Problem statement
Return exactly, and only, the lines from the line containing "fy=998.4, cx=639.3, cy=480.7." through the final line of the records below, both included.

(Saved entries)
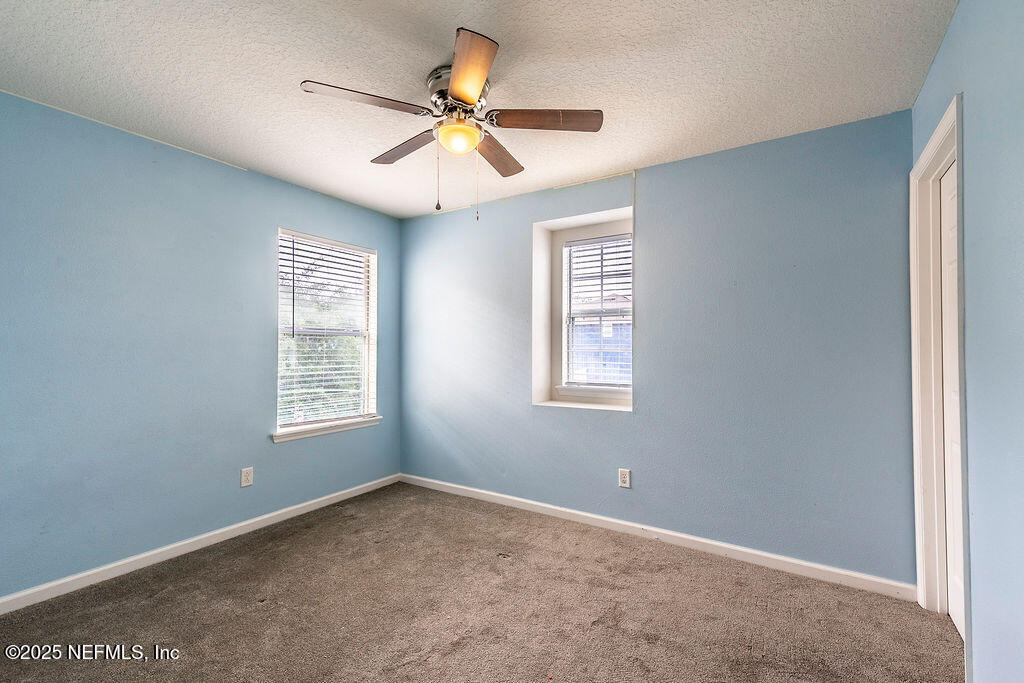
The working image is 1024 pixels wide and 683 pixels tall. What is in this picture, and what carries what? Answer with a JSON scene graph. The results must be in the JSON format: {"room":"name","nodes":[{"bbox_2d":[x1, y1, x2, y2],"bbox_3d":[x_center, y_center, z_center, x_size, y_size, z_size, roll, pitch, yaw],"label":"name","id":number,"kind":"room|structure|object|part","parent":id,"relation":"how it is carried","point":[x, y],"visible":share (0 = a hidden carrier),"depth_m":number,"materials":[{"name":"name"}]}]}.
{"room":"bedroom","nodes":[
{"label":"bedroom","id":0,"kind":"room"},
{"bbox_2d":[0,86,401,600],"bbox_3d":[-2.023,0.062,2.829,0.162,2.444,3.642,-1,-1,33],"label":"left wall","id":1,"kind":"structure","parent":0,"point":[293,451],"depth_m":2.57,"materials":[{"name":"blue paint"}]},
{"bbox_2d":[0,473,401,614],"bbox_3d":[-1.935,1.243,2.801,0.014,0.083,3.399,-1,-1,33],"label":"baseboard","id":2,"kind":"structure","parent":1,"relation":"attached to","point":[217,532],"depth_m":2.66,"materials":[{"name":"white paint"}]},
{"bbox_2d":[240,467,253,486],"bbox_3d":[-1.790,0.918,3.077,0.008,0.119,0.074,-1,-1,33],"label":"wall socket","id":3,"kind":"object","parent":1,"relation":"attached to","point":[247,476],"visible":0.98,"depth_m":3.07,"materials":[{"name":"white plastic"}]},
{"bbox_2d":[276,228,377,435],"bbox_3d":[-1.499,-0.056,3.695,0.145,1.501,0.932,-1,-1,33],"label":"window","id":4,"kind":"structure","parent":1,"relation":"in","point":[367,345],"depth_m":3.72,"materials":[{"name":"white"}]},
{"bbox_2d":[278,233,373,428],"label":"window blind","id":5,"kind":"object","parent":4,"relation":"attached to","point":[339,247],"visible":0.91,"depth_m":3.62,"materials":[{"name":"white plastic"}]},
{"bbox_2d":[271,415,382,442],"bbox_3d":[-1.441,0.683,3.625,0.109,0.071,0.991,-1,-1,33],"label":"window sill","id":6,"kind":"structure","parent":1,"relation":"attached to","point":[313,433],"depth_m":3.53,"materials":[{"name":"white paint"}]},
{"bbox_2d":[0,0,953,219],"bbox_3d":[-0.380,-1.230,1.889,4.024,0.118,3.754,-1,-1,33],"label":"ceiling","id":7,"kind":"structure","parent":0,"point":[301,66],"depth_m":1.99,"materials":[{"name":"white paint"}]},
{"bbox_2d":[299,28,602,221],"bbox_3d":[-0.246,-0.854,2.089,1.219,0.661,1.217,-1,-1,33],"label":"ceiling fan","id":8,"kind":"object","parent":7,"relation":"attached to","point":[463,100],"visible":0.99,"depth_m":2.00,"materials":[{"name":"metal"}]},
{"bbox_3d":[-0.578,-0.963,1.854,0.293,0.037,0.418,-1,-1,33],"label":"blade","id":9,"kind":"part","parent":8,"relation":"part of","materials":[{"name":"wood"}]},
{"bbox_3d":[-0.516,-0.944,2.256,0.468,0.039,0.211,-1,-1,33],"label":"blade","id":10,"kind":"part","parent":8,"relation":"part of","materials":[{"name":"brown wood"}]},
{"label":"motor housing","id":11,"kind":"part","parent":8,"relation":"part of","materials":[{"name":"silver metal"}]},
{"bbox_3d":[-0.157,-0.963,1.667,0.218,0.035,0.491,-1,-1,-10],"label":"blade","id":12,"kind":"part","parent":8,"relation":"part of","materials":[{"name":"brown wood"}]},
{"bbox_3d":[-0.081,-0.937,2.325,0.197,0.040,0.507,-1,-1,19],"label":"blade","id":13,"kind":"part","parent":8,"relation":"part of","materials":[{"name":"brown wood"}]},
{"bbox_3d":[0.142,-0.956,1.988,0.411,0.039,0.285,-1,-1,33],"label":"blade","id":14,"kind":"part","parent":8,"relation":"part of","materials":[{"name":"brown wood"}]},
{"bbox_2d":[0,482,959,682],"bbox_3d":[-0.294,1.318,1.700,4.074,0.103,3.763,-1,-1,33],"label":"carpet floor","id":15,"kind":"structure","parent":0,"point":[259,612],"depth_m":2.13,"materials":[{"name":"carpet"}]},
{"bbox_2d":[402,110,914,587],"bbox_3d":[0.512,0.074,3.340,3.820,2.453,0.199,-1,-1,33],"label":"back wall","id":16,"kind":"structure","parent":0,"point":[612,417],"depth_m":2.74,"materials":[{"name":"blue paint"}]},
{"bbox_2d":[535,208,634,411],"bbox_3d":[0.589,-0.197,3.341,0.804,1.379,0.379,-1,-1,33],"label":"window","id":17,"kind":"structure","parent":16,"relation":"in","point":[594,216],"depth_m":3.49,"materials":[{"name":"white"}]},
{"bbox_2d":[562,234,631,389],"bbox_3d":[0.650,-0.219,3.402,0.585,1.128,0.054,-1,-1,33],"label":"window blind","id":18,"kind":"object","parent":17,"relation":"attached to","point":[624,257],"visible":0.9,"depth_m":3.41,"materials":[{"name":"white plastic"}]},
{"bbox_2d":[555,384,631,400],"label":"window sill","id":19,"kind":"structure","parent":16,"relation":"attached to","point":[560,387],"depth_m":3.39,"materials":[{"name":"white paint"}]},
{"bbox_2d":[618,468,630,487],"bbox_3d":[0.760,0.924,3.074,0.075,0.120,0.008,-1,-1,33],"label":"wall socket","id":20,"kind":"object","parent":16,"relation":"attached to","point":[624,478],"visible":0.98,"depth_m":3.07,"materials":[{"name":"white plastic"}]},
{"bbox_2d":[399,474,916,600],"bbox_3d":[0.489,1.254,3.227,3.573,0.085,0.015,-1,-1,33],"label":"baseboard","id":21,"kind":"structure","parent":16,"relation":"attached to","point":[612,520],"depth_m":2.79,"materials":[{"name":"white paint"}]},
{"bbox_2d":[910,0,1023,682],"bbox_3d":[1.183,0.036,0.834,0.150,2.462,3.547,-1,-1,33],"label":"right wall","id":22,"kind":"structure","parent":0,"point":[978,574],"depth_m":1.35,"materials":[{"name":"blue paint"}]},
{"bbox_2d":[909,90,968,632],"bbox_3d":[1.835,0.200,1.861,0.171,2.170,0.890,-1,-1,33],"label":"door frame","id":23,"kind":"structure","parent":22,"relation":"attached to","point":[938,134],"depth_m":2.12,"materials":[{"name":"white paint"}]},
{"bbox_2d":[939,159,963,636],"bbox_3d":[1.839,0.244,1.841,0.073,2.037,0.736,-1,-1,33],"label":"door","id":24,"kind":"structure","parent":23,"relation":"in","point":[956,616],"depth_m":2.04,"materials":[{"name":"white paint"}]},
{"label":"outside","id":25,"kind":"structure","parent":0,"visible":0},
{"label":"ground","id":26,"kind":"structure","parent":25,"visible":0},
{"bbox_2d":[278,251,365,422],"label":"tree","id":27,"kind":"object","parent":26,"relation":"on","point":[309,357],"visible":0.26,"materials":[{"name":"green plant"}]},
{"bbox_2d":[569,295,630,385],"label":"neighboring house","id":28,"kind":"structure","parent":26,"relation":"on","point":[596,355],"depth_m":10.20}
]}

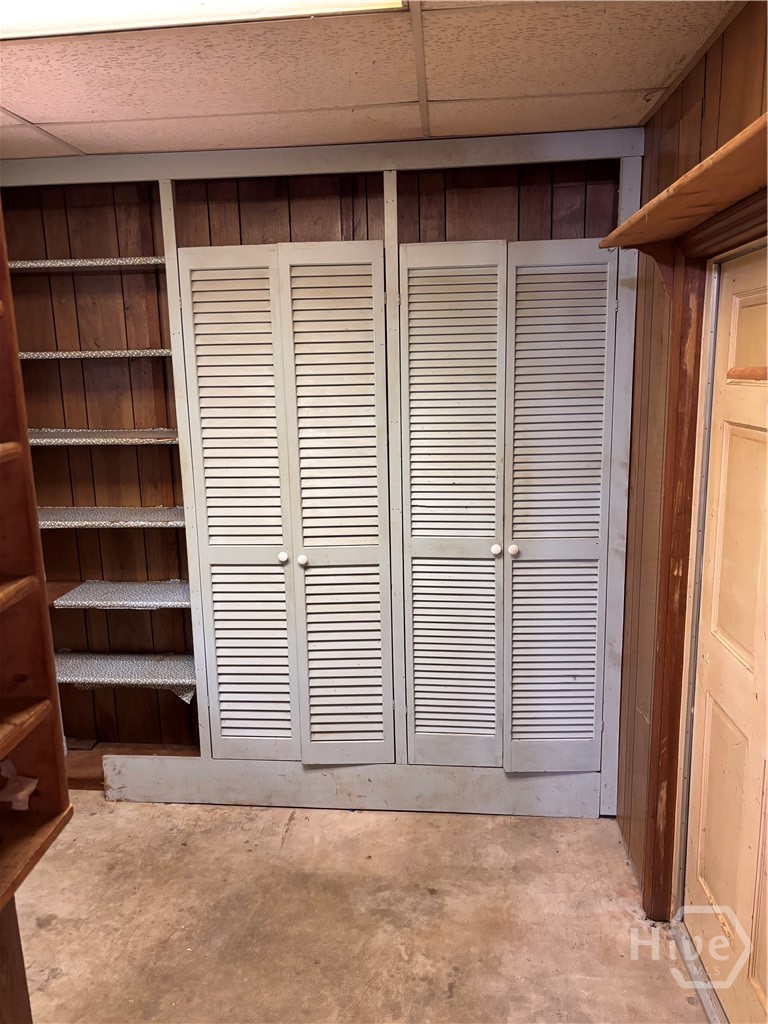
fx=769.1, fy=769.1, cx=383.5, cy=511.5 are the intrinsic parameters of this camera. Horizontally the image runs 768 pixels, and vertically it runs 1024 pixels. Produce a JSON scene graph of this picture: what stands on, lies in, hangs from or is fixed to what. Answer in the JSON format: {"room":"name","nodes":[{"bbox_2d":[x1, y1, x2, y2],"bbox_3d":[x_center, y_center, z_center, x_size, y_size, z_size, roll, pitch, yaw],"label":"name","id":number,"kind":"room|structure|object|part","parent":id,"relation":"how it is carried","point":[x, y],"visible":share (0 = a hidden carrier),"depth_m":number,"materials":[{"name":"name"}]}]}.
{"room":"basement","nodes":[
{"label":"basement","id":0,"kind":"room"},
{"bbox_2d":[0,157,628,783],"bbox_3d":[-0.384,-0.117,3.072,2.976,2.438,0.146,0,12,5],"label":"back wall","id":1,"kind":"structure","parent":0,"point":[309,201],"depth_m":2.96,"materials":[{"name":"brown wood"}]},
{"bbox_2d":[9,256,163,271],"bbox_3d":[-1.119,-0.906,2.852,0.820,0.031,0.292,0,12,5],"label":"shelf","id":2,"kind":"object","parent":1,"relation":"attached to","point":[30,263],"visible":0.66,"depth_m":2.73,"materials":[{"name":"white"}]},
{"bbox_2d":[21,348,173,359],"bbox_3d":[-1.112,-0.589,2.893,0.846,0.026,0.313,0,12,5],"label":"shelf","id":3,"kind":"object","parent":1,"relation":"attached to","point":[45,356],"visible":0.75,"depth_m":2.76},
{"bbox_2d":[30,428,176,446],"bbox_3d":[-1.090,-0.282,2.894,0.817,0.032,0.335,0,12,5],"label":"shelf","id":4,"kind":"object","parent":1,"relation":"attached to","point":[55,439],"visible":0.76,"depth_m":2.80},
{"bbox_2d":[37,506,185,528],"bbox_3d":[-1.091,0.017,2.994,0.850,0.031,0.314,0,12,5],"label":"shelf","id":5,"kind":"object","parent":1,"relation":"attached to","point":[106,515],"visible":0.78,"depth_m":2.91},
{"bbox_2d":[52,580,188,610],"bbox_3d":[-0.975,0.325,3.035,0.548,0.038,0.325,0,12,5],"label":"shelf","id":6,"kind":"object","parent":1,"relation":"attached to","point":[87,594],"visible":0.91,"depth_m":2.97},
{"bbox_2d":[54,651,193,695],"bbox_3d":[-1.059,0.636,3.101,0.746,0.037,0.325,0,12,5],"label":"shelf","id":7,"kind":"object","parent":1,"relation":"attached to","point":[140,670],"visible":0.79,"depth_m":3.05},
{"bbox_2d":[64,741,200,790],"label":"bottom shelf board","id":8,"kind":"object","parent":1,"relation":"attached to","point":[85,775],"visible":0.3,"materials":[{"name":"wood"}]},
{"bbox_2d":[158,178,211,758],"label":"vertical trim post","id":9,"kind":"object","parent":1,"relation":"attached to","point":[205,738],"visible":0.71,"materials":[{"name":"white paint"}]},
{"bbox_2d":[176,245,392,761],"bbox_3d":[-0.342,0.035,2.835,0.698,1.953,0.071,0,12,5],"label":"louvered door","id":10,"kind":"structure","parent":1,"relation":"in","point":[212,560],"depth_m":2.82,"materials":[{"name":"white"}]},
{"bbox_3d":[-0.532,0.082,2.896,0.351,1.980,0.110,0,12,5],"label":"panel","id":11,"kind":"part","parent":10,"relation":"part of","materials":[{"name":"white"}]},
{"bbox_3d":[-0.382,0.171,2.919,0.034,0.039,0.037,0,12,5],"label":"knob","id":12,"kind":"part","parent":10,"relation":"part of","materials":[{"name":"metal"}]},
{"bbox_3d":[-0.306,0.180,2.898,0.033,0.038,0.036,0,12,5],"label":"knob","id":13,"kind":"part","parent":10,"relation":"part of","materials":[{"name":"white metal"}]},
{"bbox_2d":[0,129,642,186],"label":"header trim","id":14,"kind":"structure","parent":1,"relation":"attached to","point":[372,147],"depth_m":2.60,"materials":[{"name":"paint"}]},
{"bbox_2d":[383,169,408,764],"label":"vertical trim post","id":15,"kind":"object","parent":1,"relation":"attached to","point":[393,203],"visible":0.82,"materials":[{"name":"white paint"}]},
{"bbox_2d":[398,241,615,786],"bbox_3d":[0.438,0.045,2.747,0.752,1.914,0.090,0,12,5],"label":"louvered door","id":16,"kind":"structure","parent":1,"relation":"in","point":[410,304],"depth_m":2.73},
{"bbox_3d":[0.461,0.137,2.758,0.032,0.037,0.035,0,12,5],"label":"knob","id":17,"kind":"part","parent":16,"relation":"part of","materials":[{"name":"white metal"}]},
{"bbox_2d":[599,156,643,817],"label":"vertical trim post","id":18,"kind":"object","parent":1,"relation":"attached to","point":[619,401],"visible":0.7,"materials":[{"name":"grey paint"}]},
{"bbox_2d":[14,793,707,1023],"bbox_3d":[-0.576,1.540,1.431,3.241,0.104,4.393,0,12,5],"label":"concrete floor","id":19,"kind":"structure","parent":0,"point":[294,822],"depth_m":2.40,"materials":[{"name":"beige concrete"}]},
{"bbox_2d":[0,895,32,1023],"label":"wooden post","id":20,"kind":"object","parent":19,"relation":"on","point":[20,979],"visible":0.64,"depth_m":1.45,"materials":[{"name":"brown wood"}]},
{"bbox_2d":[0,220,73,919],"bbox_3d":[-0.736,0.053,0.868,0.320,1.296,0.871,0,12,5],"label":"wooden shelf unit","id":21,"kind":"object","parent":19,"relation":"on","point":[1,754],"visible":0.99,"depth_m":1.27,"materials":[{"name":"brown wood"}]},
{"bbox_2d":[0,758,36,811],"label":"paper scrap","id":22,"kind":"object","parent":21,"relation":"in","point":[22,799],"visible":0.88,"depth_m":1.30,"materials":[{"name":"white"}]},
{"bbox_2d":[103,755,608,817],"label":"panel","id":23,"kind":"object","parent":19,"relation":"on","point":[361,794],"visible":0.93,"depth_m":2.97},
{"bbox_2d":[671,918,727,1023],"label":"door threshold","id":24,"kind":"object","parent":19,"relation":"on","point":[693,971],"visible":0.65,"depth_m":2.11,"materials":[{"name":"silver metal"}]},
{"bbox_2d":[0,0,742,162],"bbox_3d":[-0.641,-0.960,0.976,3.210,0.105,4.004,0,12,5],"label":"ceiling","id":25,"kind":"structure","parent":0,"point":[22,110],"depth_m":2.00,"materials":[{"name":"beige tile"}]},
{"bbox_2d":[0,0,404,41],"bbox_3d":[-0.543,-0.984,1.377,1.182,0.085,0.504,0,12,5],"label":"ceiling light","id":26,"kind":"object","parent":25,"relation":"in","point":[24,13],"visible":0.94,"depth_m":1.53,"materials":[{"name":"white plastic"}]},
{"bbox_2d":[614,0,767,915],"bbox_3d":[0.765,0.301,0.987,0.143,2.459,3.861,0,12,5],"label":"right wall","id":27,"kind":"structure","parent":0,"point":[733,29],"depth_m":2.30,"materials":[{"name":"brown wood"}]},
{"bbox_2d":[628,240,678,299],"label":"shelf bracket","id":28,"kind":"object","parent":27,"relation":"attached to","point":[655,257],"visible":0.48,"depth_m":2.13,"materials":[{"name":"brown wood"}]},
{"bbox_2d":[601,115,767,255],"bbox_3d":[0.680,-0.601,1.404,0.252,0.051,1.493,0,12,5],"label":"wooden shelf","id":29,"kind":"object","parent":27,"relation":"attached to","point":[705,198],"visible":0.98,"depth_m":1.54,"materials":[{"name":"brown wood"}]},
{"bbox_2d":[641,178,767,935],"bbox_3d":[0.839,0.330,1.725,0.177,2.061,1.108,0,12,5],"label":"door frame","id":30,"kind":"structure","parent":27,"relation":"attached to","point":[663,620],"depth_m":2.08,"materials":[{"name":"brown wood"}]},
{"bbox_2d":[682,243,767,1023],"bbox_3d":[0.841,0.385,1.715,0.098,1.947,0.861,0,12,5],"label":"door","id":31,"kind":"structure","parent":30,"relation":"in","point":[716,893],"depth_m":1.89,"materials":[{"name":"beige wood"}]},
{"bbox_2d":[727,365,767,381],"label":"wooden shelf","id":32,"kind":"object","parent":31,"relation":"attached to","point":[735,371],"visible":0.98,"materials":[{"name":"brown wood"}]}
]}

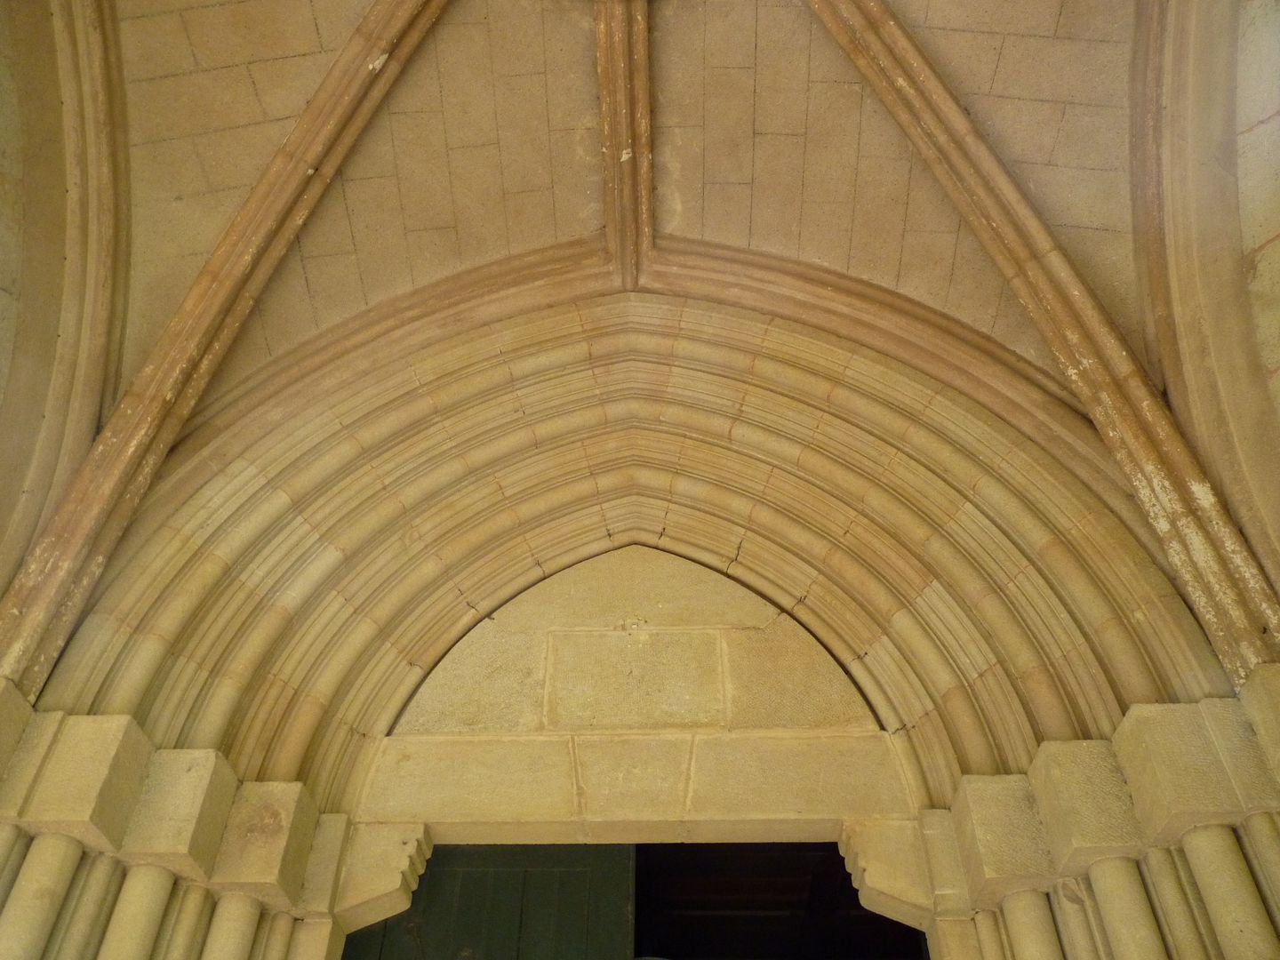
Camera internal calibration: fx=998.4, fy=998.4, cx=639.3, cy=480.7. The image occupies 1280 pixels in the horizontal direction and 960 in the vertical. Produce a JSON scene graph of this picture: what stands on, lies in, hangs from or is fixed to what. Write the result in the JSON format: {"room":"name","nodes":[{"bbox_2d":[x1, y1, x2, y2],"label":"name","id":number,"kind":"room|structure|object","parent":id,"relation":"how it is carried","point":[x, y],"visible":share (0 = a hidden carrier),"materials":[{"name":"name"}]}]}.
{"room":"place of worship","nodes":[
{"label":"place of worship","id":0,"kind":"room"},
{"bbox_2d":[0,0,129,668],"label":"wall","id":1,"kind":"structure","parent":0,"point":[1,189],"materials":[{"name":"beige stone"}]},
{"bbox_2d":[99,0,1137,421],"label":"vaulted ceiling","id":2,"kind":"structure","parent":0,"point":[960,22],"materials":[{"name":"beige stone"}]},
{"bbox_2d":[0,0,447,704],"label":"vault rib","id":3,"kind":"object","parent":2,"relation":"attached to","point":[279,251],"visible":0.92,"materials":[{"name":"brown stone"}]},
{"bbox_2d":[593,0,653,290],"label":"vault rib","id":4,"kind":"object","parent":2,"relation":"attached to","point":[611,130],"visible":0.95,"materials":[{"name":"brown stone"}]},
{"bbox_2d":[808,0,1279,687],"label":"vault rib","id":5,"kind":"object","parent":2,"relation":"attached to","point":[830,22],"visible":0.85,"materials":[{"name":"brown stone"}]},
{"bbox_2d":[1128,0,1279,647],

Result of the task
Camera internal calibration: fx=998.4, fy=998.4, cx=639.3, cy=480.7. The image occupies 1280 pixels in the horizontal direction and 960 in the vertical. Produce a JSON scene graph of this picture: what stands on, lies in, hangs from or is fixed to what. Write the result in the JSON format: {"room":"name","nodes":[{"bbox_2d":[x1, y1, x2, y2],"label":"name","id":number,"kind":"room|structure|object","parent":id,"relation":"how it is carried","point":[x, y],"visible":share (0 = a hidden carrier),"materials":[{"name":"name"}]}]}.
{"room":"place of worship","nodes":[
{"label":"place of worship","id":0,"kind":"room"},
{"bbox_2d":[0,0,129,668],"label":"wall","id":1,"kind":"structure","parent":0,"point":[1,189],"materials":[{"name":"beige stone"}]},
{"bbox_2d":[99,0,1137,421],"label":"vaulted ceiling","id":2,"kind":"structure","parent":0,"point":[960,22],"materials":[{"name":"beige stone"}]},
{"bbox_2d":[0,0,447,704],"label":"vault rib","id":3,"kind":"object","parent":2,"relation":"attached to","point":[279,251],"visible":0.92,"materials":[{"name":"brown stone"}]},
{"bbox_2d":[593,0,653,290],"label":"vault rib","id":4,"kind":"object","parent":2,"relation":"attached to","point":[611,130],"visible":0.95,"materials":[{"name":"brown stone"}]},
{"bbox_2d":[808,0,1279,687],"label":"vault rib","id":5,"kind":"object","parent":2,"relation":"attached to","point":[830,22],"visible":0.85,"materials":[{"name":"brown stone"}]},
{"bbox_2d":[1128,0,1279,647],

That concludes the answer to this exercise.